The best way to know what works for you is to experiment what works for you and not rely on others to tell you what will work for you.
If you are starting to work from home, it can be an exciting as well as challenging. Be prepared to experiment and see if it is exciting for you or is more of a challenge for you.
If you aren’t able to work from home, there is no harm in moving out to a different place to work. If things don’t work out the way you want it to be or if you think you can be a lot more productive being working from some other place, it is never too late. If you want to keep a check on the expenses, don’t take a complete office space but just look for only a tablespace.
Even if things are working as expected, it isn’t a bad idea to try working from a different place to see if things can be improved further. One can always get back to working from home.
When I started a few partnerships, I tried working from offices but things did not work out as expected. The main reason being, I was dragged to things I should have avoided. So my personal productivity wasn’t as good as I wanted it to be. So I reverted back to working from home.
8. Ready to Outsource
If you want to be working from home, you may not be able to hire people. So if you plan to get the job done by others, you should be ready to take the outsourcing route.
I love outsourcing and it is of the main reason I have been able to work from home for a decade but often with a time-critical delivery schedule, outsourcing model doesn’t work out as good as one would like it to be. So be prepared for it.
9. Build Healthy Habits
As a developer working from home who spends most of his time in front of the computer needs to have the right posture.

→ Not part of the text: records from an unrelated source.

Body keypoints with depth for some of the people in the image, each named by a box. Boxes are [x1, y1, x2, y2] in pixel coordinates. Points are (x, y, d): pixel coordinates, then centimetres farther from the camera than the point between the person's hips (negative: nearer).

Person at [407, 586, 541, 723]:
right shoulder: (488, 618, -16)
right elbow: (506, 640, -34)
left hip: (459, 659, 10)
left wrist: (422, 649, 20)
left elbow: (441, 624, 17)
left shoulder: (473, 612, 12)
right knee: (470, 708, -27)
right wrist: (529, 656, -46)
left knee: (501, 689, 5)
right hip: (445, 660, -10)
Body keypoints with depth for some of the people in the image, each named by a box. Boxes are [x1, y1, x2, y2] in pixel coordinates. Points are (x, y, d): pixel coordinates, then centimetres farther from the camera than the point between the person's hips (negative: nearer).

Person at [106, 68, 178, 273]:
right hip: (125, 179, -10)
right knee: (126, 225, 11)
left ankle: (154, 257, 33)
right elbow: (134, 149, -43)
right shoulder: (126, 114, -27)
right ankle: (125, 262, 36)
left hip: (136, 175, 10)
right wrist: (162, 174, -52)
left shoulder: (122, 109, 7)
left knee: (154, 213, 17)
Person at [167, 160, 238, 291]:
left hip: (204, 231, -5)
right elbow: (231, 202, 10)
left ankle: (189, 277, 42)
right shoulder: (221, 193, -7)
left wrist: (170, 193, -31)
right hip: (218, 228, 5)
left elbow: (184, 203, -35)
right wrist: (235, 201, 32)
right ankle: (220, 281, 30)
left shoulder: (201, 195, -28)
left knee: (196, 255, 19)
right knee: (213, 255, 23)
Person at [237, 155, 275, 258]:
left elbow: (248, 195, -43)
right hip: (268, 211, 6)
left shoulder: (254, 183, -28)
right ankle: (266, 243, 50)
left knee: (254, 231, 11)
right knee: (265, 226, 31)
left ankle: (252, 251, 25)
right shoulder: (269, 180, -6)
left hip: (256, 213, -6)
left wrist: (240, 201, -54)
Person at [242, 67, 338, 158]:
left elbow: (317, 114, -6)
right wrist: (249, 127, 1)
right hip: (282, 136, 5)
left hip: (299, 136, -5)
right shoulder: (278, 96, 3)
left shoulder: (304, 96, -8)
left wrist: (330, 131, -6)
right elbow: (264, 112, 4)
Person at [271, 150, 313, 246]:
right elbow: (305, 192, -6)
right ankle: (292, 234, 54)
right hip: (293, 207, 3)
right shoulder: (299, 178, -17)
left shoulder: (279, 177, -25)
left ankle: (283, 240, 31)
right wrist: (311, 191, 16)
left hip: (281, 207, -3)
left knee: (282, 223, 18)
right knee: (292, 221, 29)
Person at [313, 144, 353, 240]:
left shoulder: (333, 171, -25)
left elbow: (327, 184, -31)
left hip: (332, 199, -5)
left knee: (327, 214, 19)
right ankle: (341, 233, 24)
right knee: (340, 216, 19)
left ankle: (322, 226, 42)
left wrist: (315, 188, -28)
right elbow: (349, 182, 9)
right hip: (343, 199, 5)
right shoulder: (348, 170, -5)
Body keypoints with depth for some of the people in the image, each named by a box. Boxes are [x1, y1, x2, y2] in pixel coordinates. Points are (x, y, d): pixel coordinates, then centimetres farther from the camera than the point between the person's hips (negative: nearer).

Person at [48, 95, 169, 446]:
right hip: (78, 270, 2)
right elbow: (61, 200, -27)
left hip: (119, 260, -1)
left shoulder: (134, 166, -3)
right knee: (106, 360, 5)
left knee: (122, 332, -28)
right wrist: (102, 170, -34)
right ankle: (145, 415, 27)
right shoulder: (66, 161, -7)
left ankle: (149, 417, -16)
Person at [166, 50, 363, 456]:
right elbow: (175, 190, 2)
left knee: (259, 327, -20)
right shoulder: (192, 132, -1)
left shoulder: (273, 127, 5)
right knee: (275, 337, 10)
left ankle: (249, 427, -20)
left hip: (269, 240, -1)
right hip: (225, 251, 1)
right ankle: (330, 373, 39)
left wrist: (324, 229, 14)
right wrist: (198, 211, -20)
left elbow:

When working from home, you can be tempted to work from your bed or from the couch. I have done it before and my home office was from my couch for a very long time.
I started to have issues with my neck and this is when I read about the right postures.
I stopped using my MacBook and moved over to an iMac. From couch to a desk along with a chair to avoid back pain. Positioned iMac at the right eye level. Made sure my hands are in the right position to avoid pain in the shoulder.
It helped me maintain my work from home schedule.
If you aren’t healthy enough doing what you are doing, it can be tough to continue doing it for a long time.